“Non ho presentato e non presenterò le dimissioni”. Il post pubblicato venerdì
su Telegram dal Procuratore generale Ruslan Kravchenko ha il tono
dell’avvertimento: “Conosco tutti coloro che stanno lavorando contro di me e
contro la procura. E’ inutile che vi nascondiate, verrò a prendervi di persona
uno a uno“. E’ solo l’ultima puntata dello scontro in atto tra la Procura
generale e l’Ufficio nazionale anticorruzione (Nabu) titolare dell’inchiesta
sulle tangenti per 100 milioni di dollari che ruota attorno a Timur Mindich, ex
socio del presidente Volodymyr Zelensky. Una minaccia lanciata nelle stesse ore
in cui dall’Ue è arrivata una nuova bocciatura sul modo in cui il governo
gestisce la lotta alle mazzette: Kiev deve proteggere la Nabu da “indebite
influenze” e nominare “in maniera più trasparente” il Procuratore generale.
Per capire cosa sta accadendo bisogna partire dai protagonisti e dalle date
della vicenda. Kravchenko, già procuratore militare e capo del Servizio Fiscale
Ucraino, viene nominato Procuratore generale su indicazione di Zelensky il 21
giugno 2025. In quel momento è già noto che la Nabu sta indagando su Oleksiy
Chernyshov, figura di primo piano dell’élite governativa, che il 23 giugno viene
formalmente accusato di essere stato corrotto con uno sconto da 297mila euro su
un immobile. Chernyshov è un pezzo grosso. Ministro dello Sviluppo delle
Comunità e dei Territori, è anche vicepremier ed è molto vicino a Zelensky: le
loro famiglie si frequentano, in una foto pubblicata dall’Ukrainska Pravda i due
si troverebbero insieme per le feste del Natale 2022.
Appena un mese dopo, il 21 luglio, Kravchenko invia i Servizi di sicurezza
interni (SBU) negli uffici della Nabu. L’operazione è senza precedenti, perché
quest’ultima non ricade sotto la giurisdizione della Procura generale ma è
un’agenzia indipendente, pilastro delle riforme anticorruzione chieste dall’Ue.
Gli agenti sequestrano materiale su diverse indagini e arrestano due
investigatori: Ruslan Maghamedrasulov e Viktor Husarov. Il primo è un nome
importante perché è il capo dell’unità investigativa dell’ente. “L’alto
funzionario – rende noto l’SBU su Telegram – (…) ha agito come intermediario
nella vendita di lotti di canapa industriale di suo padre alla Federazione
Russa. Sono inoltre in corso verifiche relative ai contatti di Maghamedrasulov
con i servizi segreti russi e al trasferimento di informazioni segrete a questi
ultimi”. Un traditore, insomma, che merita la galera. Ciò che il 21 luglio gli
ucraini ancora non sanno è che Maghamedrasulov aveva avuto un ruolo centrale
nell’inchiesta “Midas”, come confermato dalla stessa Nabu a novembre quando
l’indagine viene alla luce. Ventiquattro ore dopo, il 22 luglio, Zelensky firma
una legge che mette la Nabu sotto la giurisdizione del Procuratore generale, ma
minacciando il taglio di diversi programmi di finanziamento l’Ue gli fa fare
dietrofront.
+ + +
§ Consegna 1
Rispondi a queste domande sul testo estratto:
(a) In quale data Kravchenko viene nominato Procuratore generale?
(b) A quanto ammonta lo sconto sull'immobile contestato a Chernyshov?
(c) Quali sono i due investigatori della Nabu arrestati il 21 luglio?
§ Consegna 2
Prosegui il testo estratto sullo scontro tra Procura generale e Nabu, partendo dopo la sua ultima frase.
Le righe riportate più avanti non hanno alcun legame con il testo estratto.

[Estratto da un dataset]
+ + +
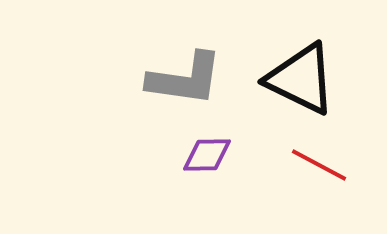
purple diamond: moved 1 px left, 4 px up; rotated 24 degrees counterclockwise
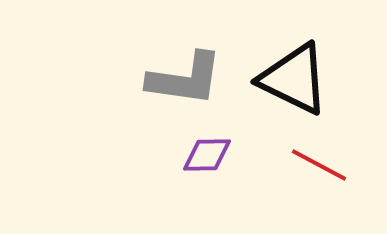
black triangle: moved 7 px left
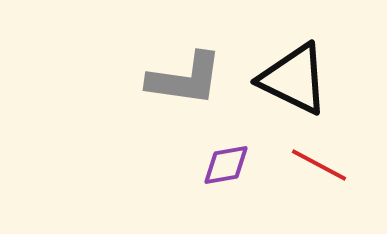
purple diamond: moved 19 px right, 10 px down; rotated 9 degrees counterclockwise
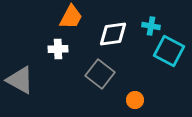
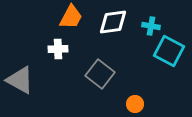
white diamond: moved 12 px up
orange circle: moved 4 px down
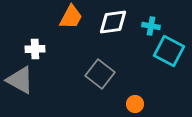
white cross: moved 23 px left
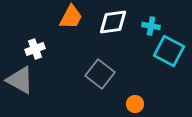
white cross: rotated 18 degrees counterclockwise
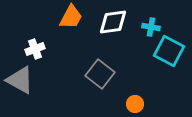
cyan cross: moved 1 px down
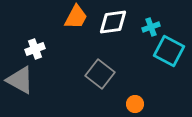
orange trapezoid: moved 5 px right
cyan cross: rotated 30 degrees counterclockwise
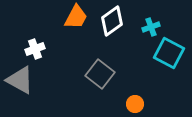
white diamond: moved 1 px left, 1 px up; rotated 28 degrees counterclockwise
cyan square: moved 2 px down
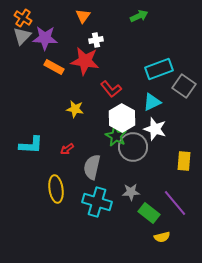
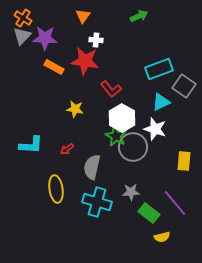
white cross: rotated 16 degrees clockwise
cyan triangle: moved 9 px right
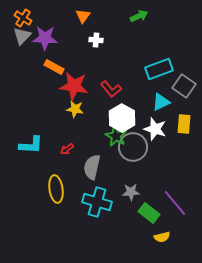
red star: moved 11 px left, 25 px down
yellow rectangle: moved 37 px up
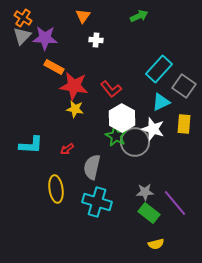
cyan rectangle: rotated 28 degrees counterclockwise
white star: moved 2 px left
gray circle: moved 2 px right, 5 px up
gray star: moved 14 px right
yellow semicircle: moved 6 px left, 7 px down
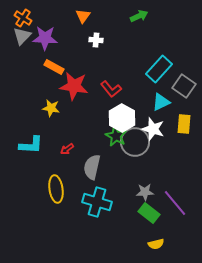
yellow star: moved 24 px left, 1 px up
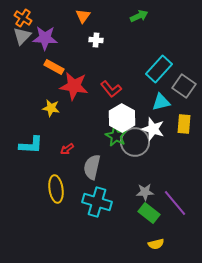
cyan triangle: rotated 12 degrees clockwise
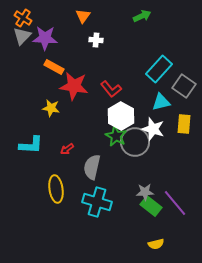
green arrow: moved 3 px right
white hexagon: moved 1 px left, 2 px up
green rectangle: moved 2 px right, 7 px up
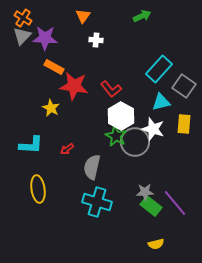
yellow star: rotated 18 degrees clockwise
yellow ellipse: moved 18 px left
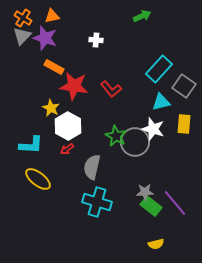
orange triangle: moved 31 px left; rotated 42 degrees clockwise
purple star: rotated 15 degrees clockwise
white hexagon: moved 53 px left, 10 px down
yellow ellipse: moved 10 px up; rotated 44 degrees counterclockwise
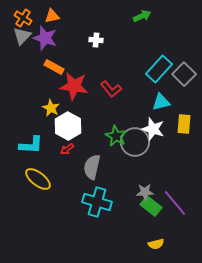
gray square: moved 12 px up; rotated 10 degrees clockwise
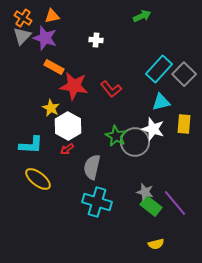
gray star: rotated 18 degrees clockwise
+ + +
§ Risultato 1
(a) Il 21 giugno 2025.
(b) 297mila euro.
(c) Ruslan Maghamedrasulov e Viktor Husarov.

§ Risultato 2
Il 3 dicembre l’aria per Kravcenko inizia a cambiare. La Corte d’Appello di Kiev
dispone la scarcerazione di Maghamedrasulov perché le prove presentate dalla
Procura generale sono insufficienti. Immediata si scatena la bufera politica:
“L’intero sistema è profondamente imperfetto e richiede un intervento urgente,
soprattutto attraverso modifiche legislative”, attacca Anastasia Radina,
presidente della Commissione anticorruzione del parlamento. Il 10 dicembre
arriva il secondo ko per Kravchenko: il tribunale alleggerisce anche la
posizione di Husarov, che dal carcere va ai domiciliari.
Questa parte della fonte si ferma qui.